Mientras duermes Spanien 2011 – 101min.
Filmkritik
Ein Scheusal spielt Schicksal
In Jaume Balaguerós noch nicht umfangreichem Werk spielt das Genre des Horror-Films die Hauptrolle, aber manchmal ist er gnädig und dreht nur einen Thriller. Für das unabgehärtete Publikum ist das allerdings immer noch happige Kost, die der einen oder anderen schwer- bis unverdaulich aufstoßen wird. Die hohe handwerkliche Qualität von Regie und Kamera lässt indes niemanden entrinnen, sobald die Vorführung begonnen hat. Schade nur, dass das Drehbuch zwei Klassen tiefer spielt.
Wer diesen Film besucht, nimmt an einem Experiment teil - mit sich selbst als Versuchskaninchen: Wie gefesselt klebt man im Kinosessel, starrt gebannt auf die Leinwand und fühlt sich wie unter Drogen, die den eigenen Willen gebrochen haben.
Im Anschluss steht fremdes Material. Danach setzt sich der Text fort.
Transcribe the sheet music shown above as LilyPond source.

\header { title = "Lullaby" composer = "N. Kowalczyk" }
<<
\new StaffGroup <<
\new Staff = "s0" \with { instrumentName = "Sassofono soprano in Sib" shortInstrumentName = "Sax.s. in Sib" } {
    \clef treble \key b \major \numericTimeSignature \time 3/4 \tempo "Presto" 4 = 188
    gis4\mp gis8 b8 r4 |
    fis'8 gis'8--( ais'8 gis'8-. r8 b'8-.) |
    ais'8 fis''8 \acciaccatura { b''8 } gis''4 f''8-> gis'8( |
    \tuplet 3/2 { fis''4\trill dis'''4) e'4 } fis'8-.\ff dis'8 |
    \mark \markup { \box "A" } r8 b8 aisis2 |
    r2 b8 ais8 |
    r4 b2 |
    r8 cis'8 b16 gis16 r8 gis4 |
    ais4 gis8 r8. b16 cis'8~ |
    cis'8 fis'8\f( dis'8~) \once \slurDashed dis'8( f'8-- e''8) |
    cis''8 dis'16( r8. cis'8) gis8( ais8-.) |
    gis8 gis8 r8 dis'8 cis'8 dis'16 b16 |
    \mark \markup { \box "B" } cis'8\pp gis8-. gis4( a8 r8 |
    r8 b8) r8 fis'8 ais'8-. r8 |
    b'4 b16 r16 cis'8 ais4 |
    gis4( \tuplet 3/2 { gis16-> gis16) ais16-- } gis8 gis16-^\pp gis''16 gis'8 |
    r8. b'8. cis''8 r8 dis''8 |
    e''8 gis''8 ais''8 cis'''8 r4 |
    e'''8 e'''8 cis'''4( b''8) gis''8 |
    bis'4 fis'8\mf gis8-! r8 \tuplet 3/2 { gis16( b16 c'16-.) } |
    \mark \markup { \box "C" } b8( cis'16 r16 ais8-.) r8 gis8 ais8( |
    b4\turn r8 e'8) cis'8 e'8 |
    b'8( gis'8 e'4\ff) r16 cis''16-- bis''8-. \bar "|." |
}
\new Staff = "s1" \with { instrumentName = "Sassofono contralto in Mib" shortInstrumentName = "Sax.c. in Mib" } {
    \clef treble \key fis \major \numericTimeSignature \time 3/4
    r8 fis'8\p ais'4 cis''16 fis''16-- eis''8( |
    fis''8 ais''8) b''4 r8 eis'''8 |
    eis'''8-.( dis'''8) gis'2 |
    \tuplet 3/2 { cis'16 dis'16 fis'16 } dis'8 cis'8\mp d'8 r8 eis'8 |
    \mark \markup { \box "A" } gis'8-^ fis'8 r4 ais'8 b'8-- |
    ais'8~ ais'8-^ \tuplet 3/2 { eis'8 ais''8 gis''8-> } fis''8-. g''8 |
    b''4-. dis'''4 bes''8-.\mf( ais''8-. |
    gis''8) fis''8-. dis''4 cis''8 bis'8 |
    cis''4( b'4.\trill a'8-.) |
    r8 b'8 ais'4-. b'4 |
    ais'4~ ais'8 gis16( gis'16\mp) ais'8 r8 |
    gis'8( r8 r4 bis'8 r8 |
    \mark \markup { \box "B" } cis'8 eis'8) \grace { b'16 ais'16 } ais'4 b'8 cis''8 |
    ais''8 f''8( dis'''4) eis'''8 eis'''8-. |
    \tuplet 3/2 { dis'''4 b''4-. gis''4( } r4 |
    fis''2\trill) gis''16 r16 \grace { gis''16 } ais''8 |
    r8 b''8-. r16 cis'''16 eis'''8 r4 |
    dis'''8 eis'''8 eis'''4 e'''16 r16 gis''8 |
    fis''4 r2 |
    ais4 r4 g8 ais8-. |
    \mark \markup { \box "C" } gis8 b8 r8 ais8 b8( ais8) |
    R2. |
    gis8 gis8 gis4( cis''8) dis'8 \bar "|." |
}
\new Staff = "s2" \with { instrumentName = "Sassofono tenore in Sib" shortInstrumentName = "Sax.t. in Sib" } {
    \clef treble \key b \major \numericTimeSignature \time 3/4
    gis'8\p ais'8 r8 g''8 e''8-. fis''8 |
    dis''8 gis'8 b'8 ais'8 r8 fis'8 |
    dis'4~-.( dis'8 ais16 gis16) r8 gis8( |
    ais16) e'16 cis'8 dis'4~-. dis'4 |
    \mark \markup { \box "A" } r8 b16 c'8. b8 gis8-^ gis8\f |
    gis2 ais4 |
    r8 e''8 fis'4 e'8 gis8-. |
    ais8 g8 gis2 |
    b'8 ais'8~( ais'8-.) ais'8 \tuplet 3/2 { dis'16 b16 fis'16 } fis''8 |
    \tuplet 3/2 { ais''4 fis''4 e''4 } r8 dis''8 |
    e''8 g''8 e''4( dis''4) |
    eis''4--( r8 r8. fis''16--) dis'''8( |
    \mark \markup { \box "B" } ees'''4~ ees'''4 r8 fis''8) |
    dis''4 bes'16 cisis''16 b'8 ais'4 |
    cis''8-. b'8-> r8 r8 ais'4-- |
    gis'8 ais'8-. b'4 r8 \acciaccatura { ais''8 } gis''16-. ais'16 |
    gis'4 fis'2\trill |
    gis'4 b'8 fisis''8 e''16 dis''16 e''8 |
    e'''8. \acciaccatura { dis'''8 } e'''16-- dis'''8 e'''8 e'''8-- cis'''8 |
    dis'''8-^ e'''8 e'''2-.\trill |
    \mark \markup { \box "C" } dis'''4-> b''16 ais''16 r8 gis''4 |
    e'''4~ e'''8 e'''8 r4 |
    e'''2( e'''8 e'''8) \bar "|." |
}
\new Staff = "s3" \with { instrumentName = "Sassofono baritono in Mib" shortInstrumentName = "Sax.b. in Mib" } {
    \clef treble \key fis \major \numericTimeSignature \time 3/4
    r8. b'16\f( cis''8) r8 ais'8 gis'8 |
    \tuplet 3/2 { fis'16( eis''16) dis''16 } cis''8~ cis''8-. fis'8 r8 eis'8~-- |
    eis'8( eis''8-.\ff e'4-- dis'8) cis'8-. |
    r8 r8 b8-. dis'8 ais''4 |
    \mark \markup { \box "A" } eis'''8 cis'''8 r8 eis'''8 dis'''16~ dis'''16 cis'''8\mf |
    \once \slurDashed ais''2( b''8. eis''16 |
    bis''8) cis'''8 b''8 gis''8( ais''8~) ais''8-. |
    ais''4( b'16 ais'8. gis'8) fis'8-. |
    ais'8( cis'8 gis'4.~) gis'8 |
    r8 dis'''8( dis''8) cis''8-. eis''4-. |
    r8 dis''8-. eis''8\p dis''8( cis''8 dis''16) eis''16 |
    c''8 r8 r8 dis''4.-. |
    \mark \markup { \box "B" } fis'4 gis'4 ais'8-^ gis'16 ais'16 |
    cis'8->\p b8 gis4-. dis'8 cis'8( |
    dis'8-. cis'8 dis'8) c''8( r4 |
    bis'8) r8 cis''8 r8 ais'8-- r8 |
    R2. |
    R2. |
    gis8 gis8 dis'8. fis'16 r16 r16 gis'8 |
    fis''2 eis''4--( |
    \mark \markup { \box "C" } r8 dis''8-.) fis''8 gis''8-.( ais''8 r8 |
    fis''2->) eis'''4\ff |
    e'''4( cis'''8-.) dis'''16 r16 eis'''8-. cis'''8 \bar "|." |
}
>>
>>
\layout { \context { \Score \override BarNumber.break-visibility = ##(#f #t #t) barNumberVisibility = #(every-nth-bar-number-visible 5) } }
Da schluckt man vieles, was bei Lichte besehen weder glaubwürdig noch plausibel erscheint. So zeigt sich aber die Qualität von Regie und Kamera, die eine absurde Geschichte voller unmöglicher Vorgänge und eine psychologisch flache Hauptfigur - von den Nebenfiguren reden wir gar nicht erst - derart fulminant inszenieren und famos filmen, dass viele wohl bis zum bitteren Ende dranbleiben.
Dabei gelingt es Balagueró, eine zunächst wegen ihrer scheinbaren Armseligkeit bemitleidenswerte Figur alle Sympathien verspielen zu lassen, und dennoch in einigen haarsträubenden Szenen die Hoffnung des Publikums umzuverteilen. Das ist erstaunlich, denn die Schauspieler sind zwar ernsthaft bei der Sache, aber Hauptdarsteller Luis Tosar lässt nicht erkennen, dass sein César eine dämonische Ader besitzt und sie auch auslebt.
Dieser César arbeitet als Concierge in einem prächtigen Madrider Mietshaus. Er hat die Schlüssel zu allen Wohnungen und einen unerklärbaren, permanenten Missmut, der über seine Missgunst gegenüber vom Schicksal offenkundig besser Bedachten zu einem perversen Drang mutierte, die Glücklichen ins Unglück zu stürzen. Die Konstruktion, Einfall mag man das nicht nennen, lässt César regelmäßig seine wachkomatöse Mutter besuchen und beschwatzen, stülpt so zwar den inneren Monolog nach außen, gewinnt aber nichts, weil seine Worte keine Substanz besitzen.
So sieht man ihm zwar fasziniert bei seinem zerstörerischen Wirken zu, rätselt aber immerzu, warum er diese Mühen auf sich nimmt. Rätselhaft ist auch das Verhalten der Betroffenen und die Kenntnisse des Drehbuchautors über psychologische und physiologische Zusammenhänge. Schade um die viele Kunst, die an den schwer goutierbaren Inhalt verschwendet wurde.